Dromore parking ticket figures revealed

TRAFFIC wardens handed out a total of 102 parking tickets in Dromore last year, an online report has revealed.

Market Square and four of its tributaries between them accounted for 92 of the tickets, the Square landing the lion’s share of 34, with Princes Street close behind on 26, Lower Mount Street and Gallows Street following on 15 and 14 respectively and Bridge Street bringing up the rear with three.

The remaining 10 tickets were issued at Banbridge Road (3), Meeting Street (3), Castle Street (2), the Lottery Place access road (1) and Lagan View Terrace (1).

The figures were revealed on website ‘The Detail’, whose journalists conducted a Freedom of Information Act investigation into the total number of parking tickets issued provincewide in 2011.

Among the larger of Banbridge district’s population centres Dromore’s comparatively modest total was nevertheless second only to Banbridge itself, where 1,258 tickets were handed out, the Commercial Road Car Park and Rathfriland Street each accounting for 366 penalties.

Some 48 tickets were issued in Rathfriland - 30 of them in Church Square - and seven were issued in Gilford, five on Mill Street.

In the course of ‘The Detail’s investigation the Department for Regional Development conceded the income from PCNs (parking tickets) did not cover the full cost of the department’s contract with service provider NSL.

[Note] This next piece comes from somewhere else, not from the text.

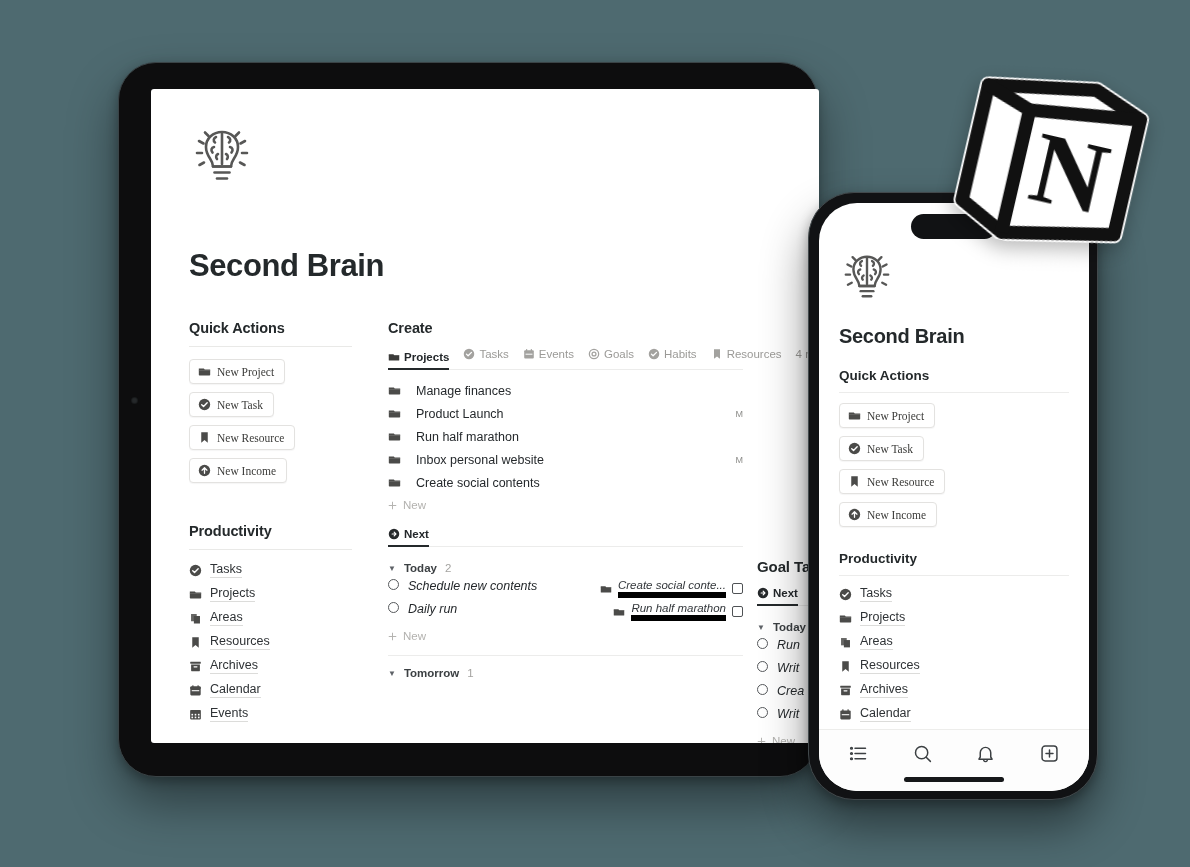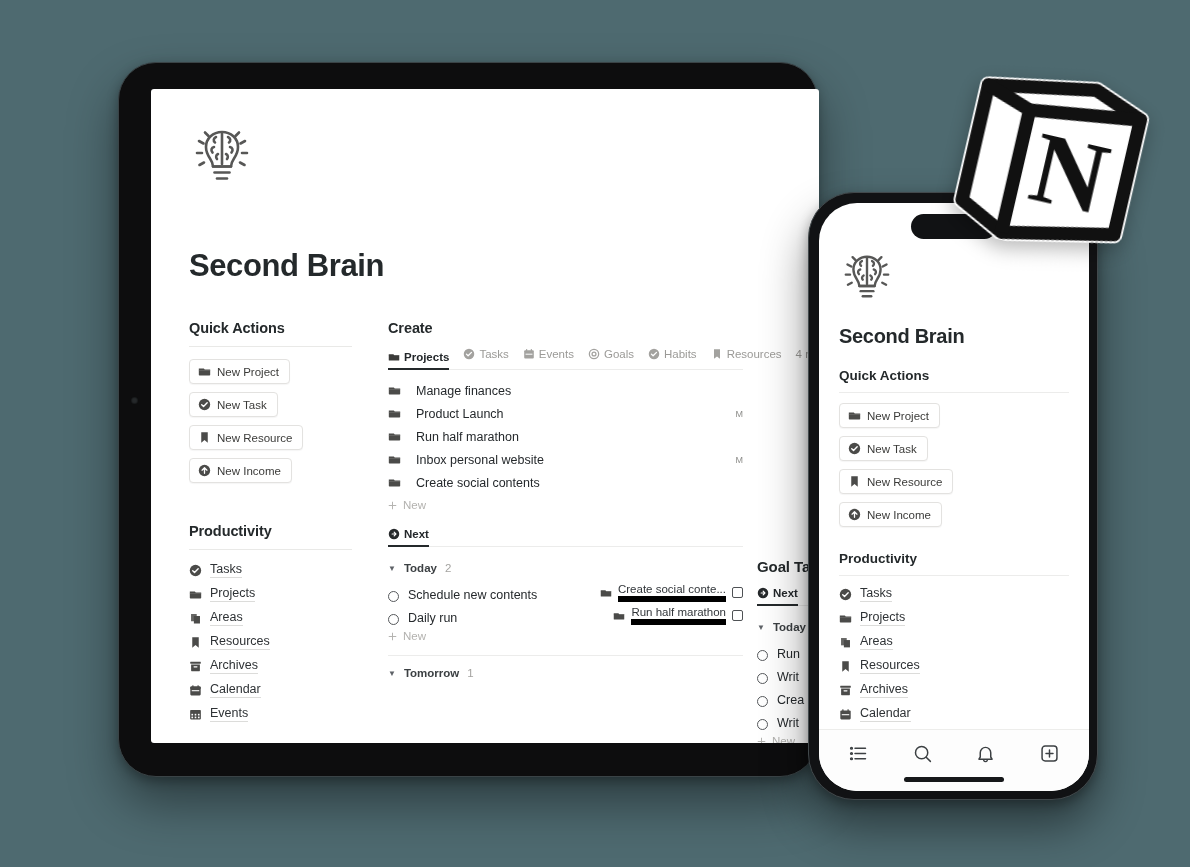"New Project" .qa-list { font-family: none -> Liberation Serif, serif }
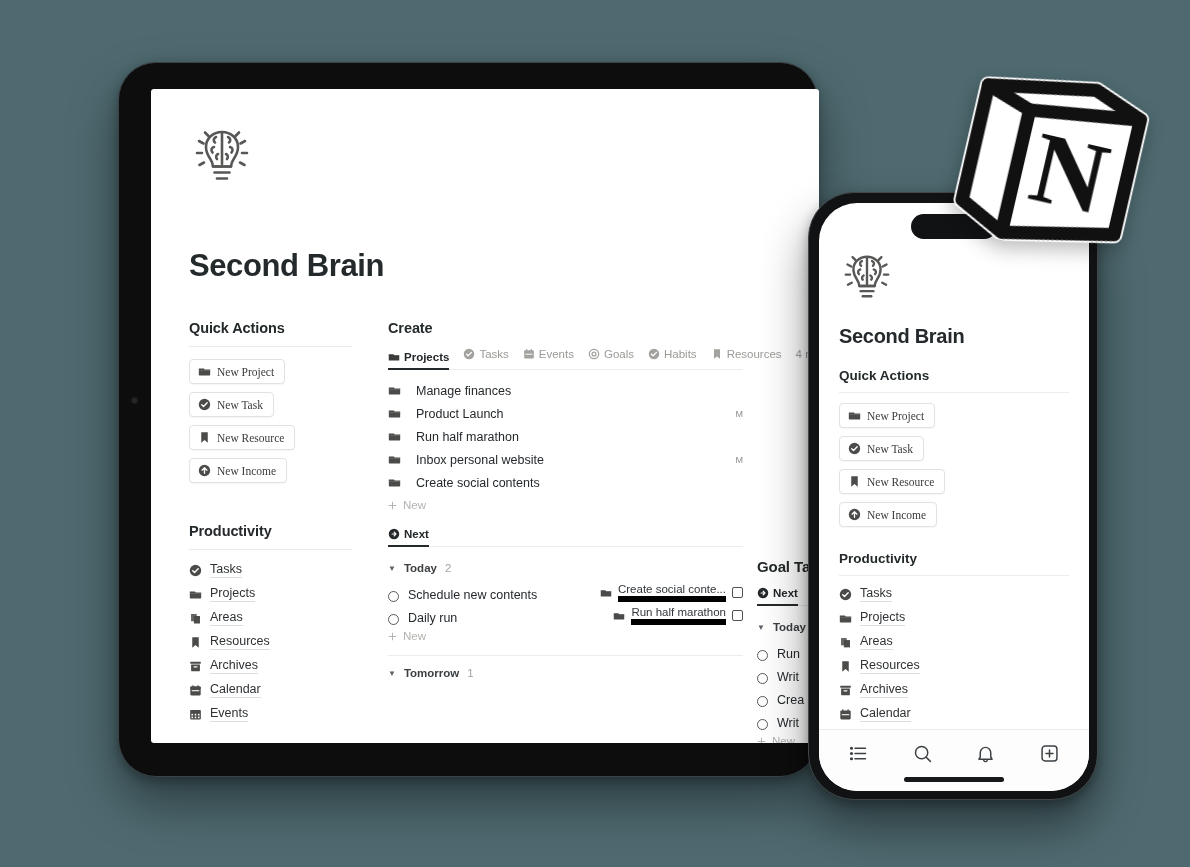"Schedule new contents" .task-row { align-items: flex-end -> flex-start; font-style: none -> italic }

A spokesperson said, “The aim of effective parking enforcement is to reduce the number of illegally parked vehicles on our streets and in our car-parks; if this is achieved then the income from PCNs is reduced and the deficit is increased.

“However, the consequential benefits of reduced congestion, improved access to town centres and improved road safety are seen as vital to local economies.”

That said, the Banbridge total prompted Upper Bann MP David Simpson to voice concern that the economic and retail life of Banbridge was being squeezed unduly by car-parking charges and tickets. Despite the sizeable difference in the number of tickets issued in each of the two towns, Mr. Simpson’s is a view sure to find some favour in Dromore, where recent months have seen fresh complaints emerge that traffic regulations and those enforcing them are “killing” remaining trade.

On the other hand, one local woman has insisted Dromore town centre has for years been on a path of self-destruction that has nothing to do with parking attendants or restrictions.

The Dromore woman blasted lazy drivers, all-day parking, “misinformed blow-ins” and people who believed they should be above the law.

It emerged just last week that, following a meeting between Roads Service officials and Dromore interest groups, an extension to the town centre’s one-hour parking limit is being considered, subject to wider public consultation.